Scotland's cattle used to winter on a diet of hay, straw and neeps supplemented with cereals. That was fine in the days when there was a large workforce, but as the number of workers declined so did the acreage of neeps. You see, neeps involved a lot of hard work, which began in May or June when the seedlings appeared.
Squads of folk ranging from the regular workforce to pensioners and casual workers were drafted in to weed and thin those young neeps with hoes. The squad would work their way up the drills in a diagonal line, with the most skilled in the lead and the slowest at the rear. The idea was to push out surplus neep plants with the hoe, leaving selected plants that were spaced a hoe-width apart. Then you hoed the weeds off the sides of the drill. Done properly in fine, dry weather you ended up with a weed-free field of regularly spaced neeps - but it was monotonous, back-breaking work.
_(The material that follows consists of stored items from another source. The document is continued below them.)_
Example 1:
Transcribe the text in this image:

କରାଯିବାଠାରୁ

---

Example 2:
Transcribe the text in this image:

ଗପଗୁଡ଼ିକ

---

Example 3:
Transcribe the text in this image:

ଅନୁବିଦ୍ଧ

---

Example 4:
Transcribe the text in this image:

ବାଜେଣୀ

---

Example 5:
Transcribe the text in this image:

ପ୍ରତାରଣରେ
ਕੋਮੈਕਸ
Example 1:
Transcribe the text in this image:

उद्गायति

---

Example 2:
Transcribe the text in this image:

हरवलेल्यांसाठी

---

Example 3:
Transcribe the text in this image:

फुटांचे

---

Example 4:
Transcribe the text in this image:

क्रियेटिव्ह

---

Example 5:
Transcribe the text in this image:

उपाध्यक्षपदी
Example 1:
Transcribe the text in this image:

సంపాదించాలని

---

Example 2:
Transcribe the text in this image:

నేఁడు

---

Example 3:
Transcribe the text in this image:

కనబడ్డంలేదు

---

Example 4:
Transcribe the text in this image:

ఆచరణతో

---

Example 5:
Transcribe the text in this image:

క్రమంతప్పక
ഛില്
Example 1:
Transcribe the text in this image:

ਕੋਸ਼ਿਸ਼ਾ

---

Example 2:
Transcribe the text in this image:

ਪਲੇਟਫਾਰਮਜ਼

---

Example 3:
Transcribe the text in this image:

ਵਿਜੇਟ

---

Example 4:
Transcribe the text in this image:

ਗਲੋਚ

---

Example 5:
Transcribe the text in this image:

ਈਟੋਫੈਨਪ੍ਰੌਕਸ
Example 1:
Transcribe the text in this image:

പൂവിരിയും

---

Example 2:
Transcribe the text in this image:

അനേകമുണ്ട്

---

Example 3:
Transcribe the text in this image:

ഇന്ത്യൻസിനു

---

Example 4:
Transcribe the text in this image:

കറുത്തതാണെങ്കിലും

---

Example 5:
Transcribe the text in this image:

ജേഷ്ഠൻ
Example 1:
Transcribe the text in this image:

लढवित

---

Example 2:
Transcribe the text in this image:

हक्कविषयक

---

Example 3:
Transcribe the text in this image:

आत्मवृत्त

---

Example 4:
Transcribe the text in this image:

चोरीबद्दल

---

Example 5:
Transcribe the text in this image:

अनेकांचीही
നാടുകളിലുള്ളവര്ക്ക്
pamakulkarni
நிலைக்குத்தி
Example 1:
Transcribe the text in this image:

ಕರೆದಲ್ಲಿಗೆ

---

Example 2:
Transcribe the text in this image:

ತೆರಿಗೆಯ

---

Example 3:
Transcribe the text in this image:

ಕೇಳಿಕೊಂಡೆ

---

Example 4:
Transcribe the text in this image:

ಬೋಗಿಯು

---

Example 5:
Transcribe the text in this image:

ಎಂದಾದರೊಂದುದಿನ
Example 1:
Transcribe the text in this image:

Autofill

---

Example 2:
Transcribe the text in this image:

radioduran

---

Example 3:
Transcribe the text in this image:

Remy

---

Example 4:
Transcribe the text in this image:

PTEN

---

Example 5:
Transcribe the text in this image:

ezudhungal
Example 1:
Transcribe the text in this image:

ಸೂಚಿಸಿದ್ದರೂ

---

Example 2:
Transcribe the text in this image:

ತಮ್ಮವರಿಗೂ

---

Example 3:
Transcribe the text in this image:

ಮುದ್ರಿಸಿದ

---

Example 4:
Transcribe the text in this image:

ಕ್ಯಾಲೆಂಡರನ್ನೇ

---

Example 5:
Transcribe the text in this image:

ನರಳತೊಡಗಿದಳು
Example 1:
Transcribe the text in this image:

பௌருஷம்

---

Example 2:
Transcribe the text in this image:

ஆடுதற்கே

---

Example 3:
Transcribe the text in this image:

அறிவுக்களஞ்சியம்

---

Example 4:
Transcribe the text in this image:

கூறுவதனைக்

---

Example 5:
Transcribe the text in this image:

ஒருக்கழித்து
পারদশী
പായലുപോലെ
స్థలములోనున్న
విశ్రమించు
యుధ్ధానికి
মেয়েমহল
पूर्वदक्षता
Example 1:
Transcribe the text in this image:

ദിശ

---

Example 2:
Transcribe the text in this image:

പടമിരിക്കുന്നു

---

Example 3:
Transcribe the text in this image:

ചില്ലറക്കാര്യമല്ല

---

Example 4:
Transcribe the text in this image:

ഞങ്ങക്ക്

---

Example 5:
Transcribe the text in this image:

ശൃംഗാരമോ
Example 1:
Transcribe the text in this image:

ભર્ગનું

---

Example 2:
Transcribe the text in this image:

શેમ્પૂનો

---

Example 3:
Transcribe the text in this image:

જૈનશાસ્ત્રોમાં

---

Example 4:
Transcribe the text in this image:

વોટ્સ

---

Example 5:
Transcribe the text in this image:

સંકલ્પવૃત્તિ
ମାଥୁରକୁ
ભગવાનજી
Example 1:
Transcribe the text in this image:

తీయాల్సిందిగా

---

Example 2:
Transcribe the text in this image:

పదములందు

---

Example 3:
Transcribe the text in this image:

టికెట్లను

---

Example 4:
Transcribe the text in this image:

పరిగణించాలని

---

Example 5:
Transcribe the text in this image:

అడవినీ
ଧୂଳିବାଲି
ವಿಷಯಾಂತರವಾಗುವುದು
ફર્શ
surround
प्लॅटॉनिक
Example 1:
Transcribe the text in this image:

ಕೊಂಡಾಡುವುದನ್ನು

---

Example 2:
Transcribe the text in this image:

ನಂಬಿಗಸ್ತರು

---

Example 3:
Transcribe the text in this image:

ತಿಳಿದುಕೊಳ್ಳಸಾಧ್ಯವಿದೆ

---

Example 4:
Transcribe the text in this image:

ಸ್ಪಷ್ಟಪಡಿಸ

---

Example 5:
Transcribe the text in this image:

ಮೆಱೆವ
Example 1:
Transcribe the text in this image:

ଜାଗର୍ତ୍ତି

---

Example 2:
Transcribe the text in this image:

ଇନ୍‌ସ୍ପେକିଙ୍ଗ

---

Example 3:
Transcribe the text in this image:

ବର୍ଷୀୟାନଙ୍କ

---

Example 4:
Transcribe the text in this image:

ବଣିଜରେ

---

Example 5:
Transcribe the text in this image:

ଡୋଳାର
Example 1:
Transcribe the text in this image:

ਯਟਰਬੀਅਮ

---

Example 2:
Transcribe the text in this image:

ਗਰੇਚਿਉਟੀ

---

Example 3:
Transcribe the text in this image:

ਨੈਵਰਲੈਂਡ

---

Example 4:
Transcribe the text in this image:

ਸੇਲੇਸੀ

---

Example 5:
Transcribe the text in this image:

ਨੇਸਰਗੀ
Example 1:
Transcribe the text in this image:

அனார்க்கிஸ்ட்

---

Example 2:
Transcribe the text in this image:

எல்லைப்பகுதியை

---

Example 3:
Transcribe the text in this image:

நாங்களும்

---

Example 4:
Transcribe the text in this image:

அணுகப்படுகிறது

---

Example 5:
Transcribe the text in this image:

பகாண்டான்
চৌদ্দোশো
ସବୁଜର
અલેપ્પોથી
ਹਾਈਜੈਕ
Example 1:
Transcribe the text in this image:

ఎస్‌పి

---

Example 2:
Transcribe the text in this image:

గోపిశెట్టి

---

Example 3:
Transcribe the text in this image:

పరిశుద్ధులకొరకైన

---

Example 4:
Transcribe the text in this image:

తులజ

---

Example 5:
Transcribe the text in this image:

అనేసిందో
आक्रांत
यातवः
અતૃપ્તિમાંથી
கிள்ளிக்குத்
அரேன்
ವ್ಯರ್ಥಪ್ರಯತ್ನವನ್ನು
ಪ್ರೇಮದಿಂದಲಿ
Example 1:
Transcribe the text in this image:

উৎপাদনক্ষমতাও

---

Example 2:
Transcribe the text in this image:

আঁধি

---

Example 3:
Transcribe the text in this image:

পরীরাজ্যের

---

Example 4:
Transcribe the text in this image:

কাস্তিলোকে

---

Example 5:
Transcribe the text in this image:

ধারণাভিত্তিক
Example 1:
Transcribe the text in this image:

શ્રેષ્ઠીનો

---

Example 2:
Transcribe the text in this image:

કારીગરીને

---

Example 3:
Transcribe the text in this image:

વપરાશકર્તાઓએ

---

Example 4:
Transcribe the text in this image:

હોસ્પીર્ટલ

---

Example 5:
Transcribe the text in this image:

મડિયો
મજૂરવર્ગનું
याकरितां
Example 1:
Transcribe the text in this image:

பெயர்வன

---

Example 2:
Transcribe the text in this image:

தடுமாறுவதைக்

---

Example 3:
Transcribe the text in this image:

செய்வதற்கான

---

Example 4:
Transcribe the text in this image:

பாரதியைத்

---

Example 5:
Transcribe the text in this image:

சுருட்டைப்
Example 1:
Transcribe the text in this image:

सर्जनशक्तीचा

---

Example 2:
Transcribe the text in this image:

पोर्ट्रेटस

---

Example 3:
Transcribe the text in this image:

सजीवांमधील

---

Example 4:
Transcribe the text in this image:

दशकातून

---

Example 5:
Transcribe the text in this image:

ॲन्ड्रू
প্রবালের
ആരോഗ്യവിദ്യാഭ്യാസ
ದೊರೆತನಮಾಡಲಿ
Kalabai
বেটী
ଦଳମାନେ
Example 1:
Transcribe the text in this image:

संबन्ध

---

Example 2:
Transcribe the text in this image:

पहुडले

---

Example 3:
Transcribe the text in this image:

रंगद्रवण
Then the weeds between the drills had to be kept under control, usually with a tractor-drawn scarifier, but sometimes by hand if it was a wet summer. That was followed in October and November by the back-breaking task of pulling them out of the ground, and cutting off the shaws and roots with a special "shawing knife".
Shawing turnips with a heavy autumn dew on the leaves that had been turned white and hoary by a morning frost, left fingers and hands with incurable gegs - those nasty, painful cracks that develop when you work under such conditions.
The shaws were carted daily to be fed fresh to cattle, while the shawed neeps were later carted to be stored under straw, covered with soil to keep the frost out.
During the winter those neeps were put through a machine that chopped them into pieces, before being fed to cattle. The only good thing about neeps was that livestock loved and thrived on them - but they were hard work.